== Source passage
Applicability of British Conventions in Nigeria
From our discussion above, we must have realised that British conventions were included as actual provisions in the constitution of Nigeria first republic. By this, they left the realm of unjusticiability and became enforceable whenever they are breached. An example of this breach will suffice here in the case of Chief S.L Akintola V. Aderemi and ors[vi].The case was in respect of the interpretation of section 33(10) of the constitution of western Nigeria which provides for the removal of the Premier and ministers by the Governor. The section provides thus:
Subject to the provisions of subsection 8 and 9 of this section, ministers of the government shall hold office during the Governor’s pleasure.
Section 33(10)(a) further provides:
the Governor shall not remove the Premier from office unless it appears to him that the Premier no longer command the support of majority of the members of the House of Assembly.
It was on this constitutional basis that when in May 1962, the Governor received a letter signed by 66 out of the 124 members of the House of Assembly indicating that the Premier was no longer enjoys the confidence of the majority of members of the house and therefore should be removed. On May 21, 1962 the Governor exercising his constitutional power and in line with the letter of the 66 members of the house removed the Premier and sworn in as Premier, Alhaji Adegbenro, the deputy Premier.
This was the background of the case and plaintiff in the case who was the former Premier instituted the case to test the interpretation of the foretasted provisions. The plaintiff argued in court that the purported removal was unconstitutional in that there was no prior resolution or decision of the house as it is normally done under the British parliamentary system. The High Court had to refer two questions to the Federal Supreme Court for determination:
1.      whether a Governor could validly remove a Premier without a prior decision or resolution on the floor of the house.
2.      whether a Governor could rely on materials or information extraneous to the proceedings of the house.
====
## Assigned task a
According to the passage on British conventions in Nigeria, how many of the 124 members of the House of Assembly signed the letter the Governor received in May 1962?
== Input for this task
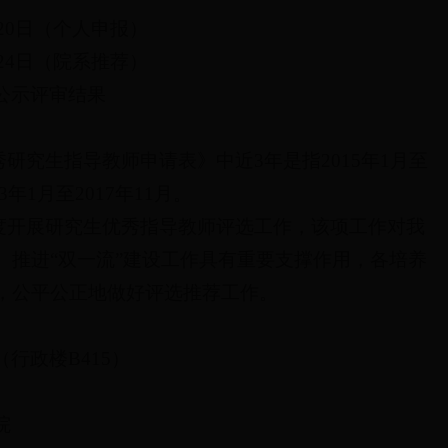
月20日（个人申报）
月24日（院系推荐）
公示评审结果
秀研究生指导教师申请表》中近3年是指2015年1月至
3年1月至2017年11月。
年度开展研究生优秀指导教师评选工作，该项工作对我
、推进“双一流”建设工作具有重要支撑作用，各培养
，公平公正地做好评选推荐工作。
行政楼B415）
院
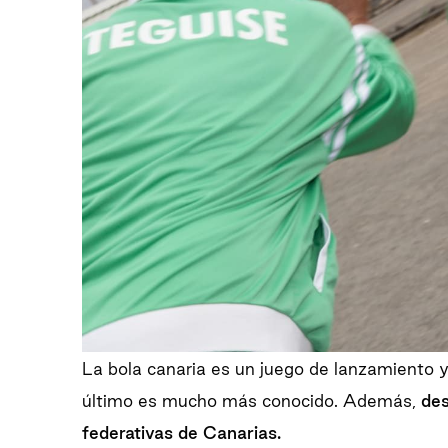
La bola canaria es un juego de lanzamiento y
último es mucho más conocido. Además,
des
federativas de Canarias.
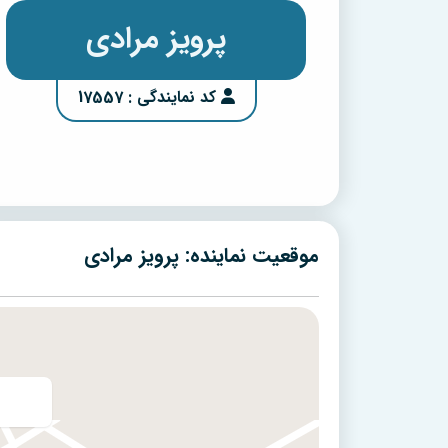
پرویز مرادی
کد نمایندگی : 17557
موقعیت نماینده: پرویز مرادی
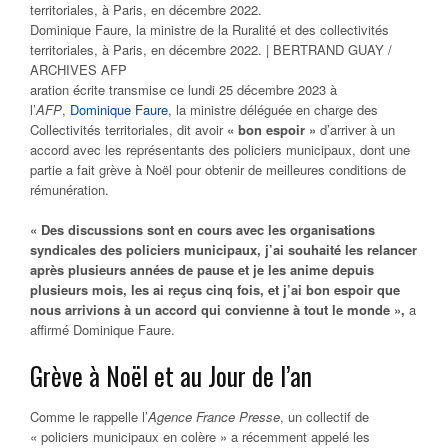
Dominique Faure, la ministre de la Ruralité et des collectivités
territoriales, à Paris, en décembre 2022. | BERTRAND GUAY /
ARCHIVES AFP
aration écrite transmise ce lundi 25 décembre 2023 à
l’
AFP
,
Dominique Faure
, la ministre déléguée en charge des
Collectivités territoriales, dit avoir
« bon espoir »
d’arriver à un
accord avec les représentants des policiers municipaux, dont une
partie a fait grève à Noël pour obtenir de meilleures conditions de
rémunération.
« Des discussions sont en cours avec les organisations
syndicales des policiers municipaux, j’ai souhaité les relancer
après plusieurs années de pause et je les anime depuis
plusieurs mois, les ai reçus cinq fois, et j’ai bon espoir que
nous arrivions à un accord qui convienne à tout le monde »,
a
affirmé Dominique Faure.
Grève à Noël et au Jour de l’an
Comme le rappelle l’
Agence France Presse
, un collectif de
« policiers municipaux en colère » a récemment appelé les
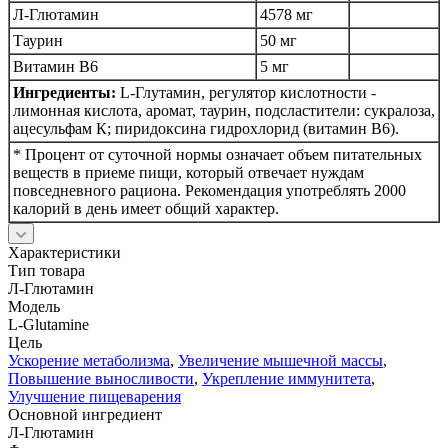
Л-Глютамин
4578 мг
Таурин
50 мг
Витамин B6
5 мг
Ингредиенты:
L-Глутамин, регулятор кислотности -
лимонная кислота, аромат, таурин, подсластители: сукралоза,
ацесульфам К; пиридоксина гидрохлорид (витамин B6).
* Процент от суточной нормы означает объем питательных
веществ в приеме пищи, который отвечает нуждам
повседневного рациона. Рекомендация употреблять 2000
калорий в день имеет общий характер.
Характеристики
Тип товара
Л-Глютамин
Модель
L-Glutamine
Цель
Ускорение метаболизма
,
Увеличение мышечной массы
,
Повышение выносливости
,
Укрепление иммунитета
,
Улучшение пищеварения
Основной ингредиент
Л-Глютамин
====
## Assigned task b
Rewrite the stretch of the records from their start through the line containing "موقعیت نماینده: پرویز مرادی", swapping "juego" for "deporte" and leaving everything else unchanged. Give only those lines, without the pictures.

## Solution a
66

## Solution b
月20日（个人申报）
月24日（院系推荐）
公示评审结果
秀研究生指导教师申请表》中近3年是指2015年1月至
3年1月至2017年11月。
年度开展研究生优秀指导教师评选工作，该项工作对我
、推进“双一流”建设工作具有重要支撑作用，各培养
，公平公正地做好评选推荐工作。
行政楼B415）
院
La bola canaria es un deporte de lanzamiento y
último es mucho más conocido. Además,
des
federativas de Canarias.
پرویز مرادی
کد نمایندگی : 17557
موقعیت نماینده: پرویز مرادی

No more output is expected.